Toubiana a descreve como
“cultivada, francófona, cinéfila e dotada de um sólido senso de humor
judeu-novaiorquino”. Ligada à esquerda americana, Scott certamente
conquistou pontos com Truffaut ao narrar sua experiência na resistência
francesa ao nazismo desde Brazzaville, no Congo. A empatia foi imediata.
O volume de correspondência é
aberto logo depois (3/2/1960), numa “carta profissional” de Scott,
dedicada a um balanço da repercussão jornalística da visita, não sem
toques pessoais, como a conclusão lembrando o próximo aniversário de
Truffaut (6/2), a ser celebrado por ela com “uma taça por sua saúde, sua
felicidade, seu sucesso e nossa amizade”. Será ela uma missivista muito
mais ativa, com um ajuste de tom estabelecendo-se ao longo do primeiro
ano de cartas.
Truffaut é para ela um amor
platônico, além de seu cineasta francês predileto; para Truffaut, Scott
se torna uma espécie de “mãe americana”, além de colaboradora essencial
em dois projetos: o livro com Hitchcock e a demorada concretização de
sua filmagem de “Fahrenheit 451” (1966), o romance distópico de Ray
Bradbury. As cartas não demoram a se aproximar do desejado por ela, “uma
troca verdadeira, combinando trabalho e vida íntima”, como bem define
Toubiana.
O primeiro quarto do livro
(1960/1961) ilumina o impacto da acolhida inicial da “Nouvelle Vague”

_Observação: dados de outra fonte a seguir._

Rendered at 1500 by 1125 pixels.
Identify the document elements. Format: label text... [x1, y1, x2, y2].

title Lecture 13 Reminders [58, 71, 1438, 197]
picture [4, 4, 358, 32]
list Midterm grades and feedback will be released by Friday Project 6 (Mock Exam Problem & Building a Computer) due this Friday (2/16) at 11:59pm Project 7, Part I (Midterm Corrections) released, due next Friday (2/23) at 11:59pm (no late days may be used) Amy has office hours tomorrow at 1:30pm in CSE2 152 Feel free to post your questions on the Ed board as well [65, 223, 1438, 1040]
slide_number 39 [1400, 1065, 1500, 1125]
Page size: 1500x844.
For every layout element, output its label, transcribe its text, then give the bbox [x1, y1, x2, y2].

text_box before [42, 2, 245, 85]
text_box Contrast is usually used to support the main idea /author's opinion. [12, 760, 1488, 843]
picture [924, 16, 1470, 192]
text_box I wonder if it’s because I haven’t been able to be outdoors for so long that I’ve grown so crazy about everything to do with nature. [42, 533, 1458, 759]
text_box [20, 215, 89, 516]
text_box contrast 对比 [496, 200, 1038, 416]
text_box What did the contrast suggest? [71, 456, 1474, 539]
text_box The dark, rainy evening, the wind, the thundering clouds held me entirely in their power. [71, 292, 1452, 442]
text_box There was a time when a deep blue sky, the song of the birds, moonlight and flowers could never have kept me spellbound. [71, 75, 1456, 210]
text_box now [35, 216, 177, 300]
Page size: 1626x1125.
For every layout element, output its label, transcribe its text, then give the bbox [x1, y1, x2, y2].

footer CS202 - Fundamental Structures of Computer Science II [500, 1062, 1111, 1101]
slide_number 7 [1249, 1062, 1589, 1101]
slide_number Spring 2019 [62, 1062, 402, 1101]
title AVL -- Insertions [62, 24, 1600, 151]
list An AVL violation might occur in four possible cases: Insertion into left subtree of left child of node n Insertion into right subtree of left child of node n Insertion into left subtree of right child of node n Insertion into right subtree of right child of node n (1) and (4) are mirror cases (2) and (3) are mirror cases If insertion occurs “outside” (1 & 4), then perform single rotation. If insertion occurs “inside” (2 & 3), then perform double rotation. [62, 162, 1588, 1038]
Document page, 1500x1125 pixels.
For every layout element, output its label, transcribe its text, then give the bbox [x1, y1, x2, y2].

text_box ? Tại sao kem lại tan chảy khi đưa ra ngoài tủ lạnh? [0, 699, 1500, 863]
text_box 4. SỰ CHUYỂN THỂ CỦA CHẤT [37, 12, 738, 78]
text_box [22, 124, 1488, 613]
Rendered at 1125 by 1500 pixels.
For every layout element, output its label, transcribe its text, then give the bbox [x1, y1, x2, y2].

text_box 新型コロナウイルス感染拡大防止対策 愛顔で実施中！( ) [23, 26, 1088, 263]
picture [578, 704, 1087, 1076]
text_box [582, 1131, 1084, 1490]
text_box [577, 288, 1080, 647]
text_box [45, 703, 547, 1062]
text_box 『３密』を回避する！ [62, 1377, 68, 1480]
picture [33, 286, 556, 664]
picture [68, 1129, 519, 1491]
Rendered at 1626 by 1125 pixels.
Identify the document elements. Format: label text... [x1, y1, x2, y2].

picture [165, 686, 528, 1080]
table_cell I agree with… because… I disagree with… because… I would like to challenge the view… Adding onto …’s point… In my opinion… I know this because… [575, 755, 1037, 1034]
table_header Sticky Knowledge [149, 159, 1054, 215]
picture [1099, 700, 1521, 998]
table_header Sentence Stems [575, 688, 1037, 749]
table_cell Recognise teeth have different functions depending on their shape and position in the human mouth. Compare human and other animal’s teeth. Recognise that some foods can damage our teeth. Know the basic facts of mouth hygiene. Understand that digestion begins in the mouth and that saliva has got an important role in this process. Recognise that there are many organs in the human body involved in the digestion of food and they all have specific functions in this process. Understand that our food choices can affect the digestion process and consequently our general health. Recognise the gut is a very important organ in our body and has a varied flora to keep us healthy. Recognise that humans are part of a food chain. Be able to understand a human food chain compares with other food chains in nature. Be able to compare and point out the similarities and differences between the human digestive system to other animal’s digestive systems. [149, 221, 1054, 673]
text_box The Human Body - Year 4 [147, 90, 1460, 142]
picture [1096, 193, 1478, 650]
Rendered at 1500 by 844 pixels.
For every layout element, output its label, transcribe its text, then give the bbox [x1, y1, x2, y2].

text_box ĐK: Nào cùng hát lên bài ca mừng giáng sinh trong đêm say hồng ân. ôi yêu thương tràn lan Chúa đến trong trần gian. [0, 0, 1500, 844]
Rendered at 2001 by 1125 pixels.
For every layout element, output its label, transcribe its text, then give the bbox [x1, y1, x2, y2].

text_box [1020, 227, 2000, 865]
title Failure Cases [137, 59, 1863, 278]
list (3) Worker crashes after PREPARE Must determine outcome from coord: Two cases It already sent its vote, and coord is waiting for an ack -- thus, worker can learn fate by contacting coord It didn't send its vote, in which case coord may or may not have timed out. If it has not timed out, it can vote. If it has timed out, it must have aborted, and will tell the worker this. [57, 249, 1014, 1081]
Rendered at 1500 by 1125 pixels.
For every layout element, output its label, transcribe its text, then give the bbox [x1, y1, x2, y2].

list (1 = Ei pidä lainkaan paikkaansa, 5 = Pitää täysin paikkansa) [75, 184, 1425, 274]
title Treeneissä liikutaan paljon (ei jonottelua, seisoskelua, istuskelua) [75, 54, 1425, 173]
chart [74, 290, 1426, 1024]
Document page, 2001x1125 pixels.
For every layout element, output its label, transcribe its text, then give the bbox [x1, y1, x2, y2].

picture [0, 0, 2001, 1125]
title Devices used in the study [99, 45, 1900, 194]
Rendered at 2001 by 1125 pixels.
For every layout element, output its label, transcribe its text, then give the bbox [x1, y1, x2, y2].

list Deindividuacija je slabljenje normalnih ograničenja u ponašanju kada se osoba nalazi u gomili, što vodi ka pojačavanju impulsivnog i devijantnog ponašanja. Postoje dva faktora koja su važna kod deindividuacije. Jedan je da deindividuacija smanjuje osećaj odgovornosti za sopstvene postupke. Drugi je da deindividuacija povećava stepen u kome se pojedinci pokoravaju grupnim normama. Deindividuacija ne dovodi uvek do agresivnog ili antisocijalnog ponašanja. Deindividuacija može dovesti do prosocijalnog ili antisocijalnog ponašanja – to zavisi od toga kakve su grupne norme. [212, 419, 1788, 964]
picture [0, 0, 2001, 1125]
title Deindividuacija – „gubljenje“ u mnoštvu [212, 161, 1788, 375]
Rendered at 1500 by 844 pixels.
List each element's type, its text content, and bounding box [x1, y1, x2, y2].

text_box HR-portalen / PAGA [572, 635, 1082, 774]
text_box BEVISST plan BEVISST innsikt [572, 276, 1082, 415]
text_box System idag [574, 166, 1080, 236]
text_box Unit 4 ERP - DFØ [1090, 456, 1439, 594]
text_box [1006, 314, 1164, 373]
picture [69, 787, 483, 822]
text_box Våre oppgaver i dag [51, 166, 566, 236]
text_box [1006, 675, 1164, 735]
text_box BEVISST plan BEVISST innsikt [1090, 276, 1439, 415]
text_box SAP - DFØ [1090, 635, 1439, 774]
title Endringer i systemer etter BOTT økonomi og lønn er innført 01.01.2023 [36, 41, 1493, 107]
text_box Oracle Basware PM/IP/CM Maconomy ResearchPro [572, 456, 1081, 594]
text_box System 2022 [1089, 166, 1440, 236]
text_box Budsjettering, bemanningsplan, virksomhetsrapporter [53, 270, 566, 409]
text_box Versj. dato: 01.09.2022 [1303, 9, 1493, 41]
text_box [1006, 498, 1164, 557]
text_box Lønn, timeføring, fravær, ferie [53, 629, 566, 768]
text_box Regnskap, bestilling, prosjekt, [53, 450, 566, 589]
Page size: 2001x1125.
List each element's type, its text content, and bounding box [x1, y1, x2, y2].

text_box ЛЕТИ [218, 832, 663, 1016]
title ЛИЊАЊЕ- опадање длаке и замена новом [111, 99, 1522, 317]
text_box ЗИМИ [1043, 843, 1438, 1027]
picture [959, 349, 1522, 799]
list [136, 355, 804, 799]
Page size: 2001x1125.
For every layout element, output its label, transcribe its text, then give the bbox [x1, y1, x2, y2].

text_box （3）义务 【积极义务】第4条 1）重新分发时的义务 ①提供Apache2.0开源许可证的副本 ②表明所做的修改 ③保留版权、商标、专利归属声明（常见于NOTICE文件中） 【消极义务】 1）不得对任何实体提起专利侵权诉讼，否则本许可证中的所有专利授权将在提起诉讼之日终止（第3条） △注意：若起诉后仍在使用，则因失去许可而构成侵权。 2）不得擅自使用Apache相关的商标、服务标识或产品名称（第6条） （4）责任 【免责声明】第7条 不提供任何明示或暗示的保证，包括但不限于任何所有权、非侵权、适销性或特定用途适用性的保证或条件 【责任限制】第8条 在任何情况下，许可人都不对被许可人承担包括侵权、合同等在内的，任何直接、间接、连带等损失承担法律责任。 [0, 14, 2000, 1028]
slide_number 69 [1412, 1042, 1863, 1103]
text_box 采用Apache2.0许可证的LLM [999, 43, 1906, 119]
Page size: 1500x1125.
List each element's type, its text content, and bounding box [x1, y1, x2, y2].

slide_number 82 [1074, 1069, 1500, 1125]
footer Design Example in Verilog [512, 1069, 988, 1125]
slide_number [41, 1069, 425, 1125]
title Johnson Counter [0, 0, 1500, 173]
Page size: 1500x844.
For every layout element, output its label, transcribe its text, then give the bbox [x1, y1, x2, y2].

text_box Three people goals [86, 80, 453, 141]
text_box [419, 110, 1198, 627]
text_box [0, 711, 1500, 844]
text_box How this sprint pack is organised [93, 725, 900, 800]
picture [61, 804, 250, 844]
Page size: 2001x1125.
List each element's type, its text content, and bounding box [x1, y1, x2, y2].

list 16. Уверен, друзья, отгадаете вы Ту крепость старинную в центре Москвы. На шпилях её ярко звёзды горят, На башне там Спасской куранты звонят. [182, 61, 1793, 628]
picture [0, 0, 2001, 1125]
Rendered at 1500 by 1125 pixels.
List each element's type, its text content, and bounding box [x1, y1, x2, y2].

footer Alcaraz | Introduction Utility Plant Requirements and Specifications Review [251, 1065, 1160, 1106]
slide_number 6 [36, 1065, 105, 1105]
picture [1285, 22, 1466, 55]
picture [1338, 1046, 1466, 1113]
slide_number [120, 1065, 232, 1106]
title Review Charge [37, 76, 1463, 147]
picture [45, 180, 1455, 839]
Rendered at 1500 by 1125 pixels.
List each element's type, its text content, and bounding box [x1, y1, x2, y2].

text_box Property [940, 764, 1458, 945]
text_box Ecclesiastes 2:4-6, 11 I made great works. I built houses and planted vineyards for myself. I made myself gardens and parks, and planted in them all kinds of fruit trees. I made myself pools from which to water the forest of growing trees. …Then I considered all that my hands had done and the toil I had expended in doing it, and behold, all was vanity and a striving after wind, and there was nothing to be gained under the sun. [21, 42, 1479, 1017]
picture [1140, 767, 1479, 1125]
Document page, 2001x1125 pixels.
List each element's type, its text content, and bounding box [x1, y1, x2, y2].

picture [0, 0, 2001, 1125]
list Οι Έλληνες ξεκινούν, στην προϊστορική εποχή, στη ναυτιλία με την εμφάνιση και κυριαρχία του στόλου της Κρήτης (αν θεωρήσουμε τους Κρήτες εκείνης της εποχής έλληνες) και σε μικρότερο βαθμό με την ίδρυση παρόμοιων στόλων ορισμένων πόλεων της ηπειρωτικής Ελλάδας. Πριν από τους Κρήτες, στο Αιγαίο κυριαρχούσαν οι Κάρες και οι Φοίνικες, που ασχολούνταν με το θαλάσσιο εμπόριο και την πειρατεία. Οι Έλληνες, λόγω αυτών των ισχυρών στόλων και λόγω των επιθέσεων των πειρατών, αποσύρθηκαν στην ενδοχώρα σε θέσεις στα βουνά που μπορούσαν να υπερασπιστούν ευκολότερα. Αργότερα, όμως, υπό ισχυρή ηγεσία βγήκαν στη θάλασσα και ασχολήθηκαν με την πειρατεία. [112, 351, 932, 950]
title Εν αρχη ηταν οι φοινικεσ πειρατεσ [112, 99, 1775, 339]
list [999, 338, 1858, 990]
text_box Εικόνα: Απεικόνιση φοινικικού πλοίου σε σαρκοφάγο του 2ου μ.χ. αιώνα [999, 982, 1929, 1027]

nos EUA. Bastidores valiosos da concepção e realização das entrevistas
para “Hitchcock/Truffaut” se expandem na mais longa das partes, dedicada
ao ano de 1962. As agruras do esticado processo de edição, efetivada
apenas pela publicação quatro anos mais tarde, pontuam a correspondência
até o fim, em novembro de 1965.
No entretempo, a colaboração se
intensifica, com Scott sendo parceria fundamental para a produção de
“Fahrenheit”, fracasso que se tornaria o único filme inglês de Truffaut.
Scott discute as diversas versões do roteiro, assinando “diálogos
adicionais” e acompanhando as filmagens em Londres. Findas estas, ela
muda-se para Paris em 1966, assessorando toda uma geração de jovens
cineastas franceses, não apenas quanto a incursões no mercado americano.
As duas últimas cartas são
endereçadas, de Nova York, ao “caro cúmplice”, e a “François, meu
coração”, já em Londres. Toubiana encerra a coletânea com uma carta de
Truffaut a Hitchcock, com detalhes sobre o avanço da edição e três
questões finais de esclarecimento -traduzida por Scott. Quinze anos
depois, na última imagem do álbum fotográfico, ei-los posando lado a
lado, risonhos em Paris. Um círculo se fechava.